La obra del autor húngaro (no más de una docena de libros, entre novelas con cierto fondo autobiográfico, relatos y textos de carácter más ensayístico) se encuadra por tanto entre la de los supervivientes a la experiencia del Holocausto. Atento siempre a descubrir el "antisemitismo" que padeció brutalmente, otros le han reprochado (cuando viajó tras el Nobel por vez primera a Israel) que no tomara parte en la denuncia de todas las víctimas del mundo algunas ignoradas por el estado de Israel.
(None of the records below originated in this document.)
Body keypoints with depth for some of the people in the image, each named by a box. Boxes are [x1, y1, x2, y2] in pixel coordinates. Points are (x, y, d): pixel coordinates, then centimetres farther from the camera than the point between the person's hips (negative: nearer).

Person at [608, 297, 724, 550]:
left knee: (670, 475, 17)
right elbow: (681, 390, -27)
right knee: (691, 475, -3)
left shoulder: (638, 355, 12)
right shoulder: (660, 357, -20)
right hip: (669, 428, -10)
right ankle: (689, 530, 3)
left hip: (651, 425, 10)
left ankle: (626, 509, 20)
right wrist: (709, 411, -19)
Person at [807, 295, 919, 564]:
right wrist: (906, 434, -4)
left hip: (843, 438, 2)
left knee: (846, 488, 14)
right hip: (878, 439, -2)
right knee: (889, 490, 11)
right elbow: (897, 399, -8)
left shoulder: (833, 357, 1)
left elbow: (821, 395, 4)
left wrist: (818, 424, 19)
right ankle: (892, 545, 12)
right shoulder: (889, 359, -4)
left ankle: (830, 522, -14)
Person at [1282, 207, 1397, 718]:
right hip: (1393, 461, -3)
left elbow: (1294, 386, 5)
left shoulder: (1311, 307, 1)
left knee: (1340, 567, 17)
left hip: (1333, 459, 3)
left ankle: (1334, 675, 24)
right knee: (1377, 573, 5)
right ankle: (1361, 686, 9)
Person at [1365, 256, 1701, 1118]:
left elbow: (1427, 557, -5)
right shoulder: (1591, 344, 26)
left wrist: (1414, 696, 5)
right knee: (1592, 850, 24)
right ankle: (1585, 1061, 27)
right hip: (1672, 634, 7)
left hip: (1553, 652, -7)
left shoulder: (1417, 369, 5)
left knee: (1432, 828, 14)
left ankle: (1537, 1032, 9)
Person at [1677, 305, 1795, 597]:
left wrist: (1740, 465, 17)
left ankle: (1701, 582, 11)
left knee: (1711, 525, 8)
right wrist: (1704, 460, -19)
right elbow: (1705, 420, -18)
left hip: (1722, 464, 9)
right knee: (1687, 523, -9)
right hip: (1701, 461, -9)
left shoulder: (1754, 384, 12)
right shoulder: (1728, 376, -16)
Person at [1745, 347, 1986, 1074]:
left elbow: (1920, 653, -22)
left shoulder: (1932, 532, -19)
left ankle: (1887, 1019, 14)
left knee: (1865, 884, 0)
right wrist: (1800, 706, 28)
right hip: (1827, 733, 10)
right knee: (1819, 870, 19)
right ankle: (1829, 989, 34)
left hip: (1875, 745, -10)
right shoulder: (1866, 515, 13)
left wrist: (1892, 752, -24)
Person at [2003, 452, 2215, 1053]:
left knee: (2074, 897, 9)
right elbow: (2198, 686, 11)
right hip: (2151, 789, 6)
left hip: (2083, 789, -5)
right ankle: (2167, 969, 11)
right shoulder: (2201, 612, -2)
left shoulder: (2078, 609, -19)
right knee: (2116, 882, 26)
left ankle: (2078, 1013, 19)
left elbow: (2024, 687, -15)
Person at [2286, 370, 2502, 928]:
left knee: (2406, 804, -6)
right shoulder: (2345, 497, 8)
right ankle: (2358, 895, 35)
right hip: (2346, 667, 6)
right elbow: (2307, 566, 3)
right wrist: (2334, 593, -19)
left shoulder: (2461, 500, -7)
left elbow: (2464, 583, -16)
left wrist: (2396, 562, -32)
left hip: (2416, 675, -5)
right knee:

Como sea, la obra de Kertész es densa y rica, una obra nacida en el dolor y en su análisis, y estas cartas a una amiga nos ayudan a ver su lado íntimo más cercano.

LA ENFERMEDAD

En sus diarios Kertész se refería a menudo a su enfermedad, que ha terminado por llevárselo este jueves. "La enfermedad no tiene nada que ver con nuestras concepciones", escribe. “La enfermedad, de hecho, no tiene nada que ver con nosotros, a lo sumo nos mata. No tiene nada que ver con la moral, nada que ver con nuestros actos, no guarda ninguna relación con nuestras virtudes o nuestros pecados. Las células son ciegas y nos gobiernan de una manera absurda”. El escritor, que fue deportado a Auschwitz siendo un adolescente, iba despidiéndose poco a poco en desgarradores fragmentos de este dietario, considerado por él mismo el colofón de su obra. “La vida no es un asunto demasiado serio —escribe—. Le damos una importancia mucho más grande que la que le corresponde en la realidad. En la realidad, una vida humana equivale a cero. Es un ejemplar de la especie ni siquiera digno de mención. Sólo a nosotros nos duele esa vida humana, sea porque amamos, sea porque da la casualidad de que es la nuestra".

"La enfermedad de Parkinson me marca con un estigma —continúa—. Me tiembla la mano, y todo el mundo lo ve. El tío se bajó del coche; lo primero que apareció fue su mano temblorosa… Oye, no sabía que le temblaba la mano; la verdad es que me asusté. Le costó un montón apearse del vehículo". "También la vejez marca. Pero sólo mientras te resta un poco de libido y crees poder vivir como un hombre; cuando ya no lo crees, da igual. Yo todavía estoy en la fase del estigma".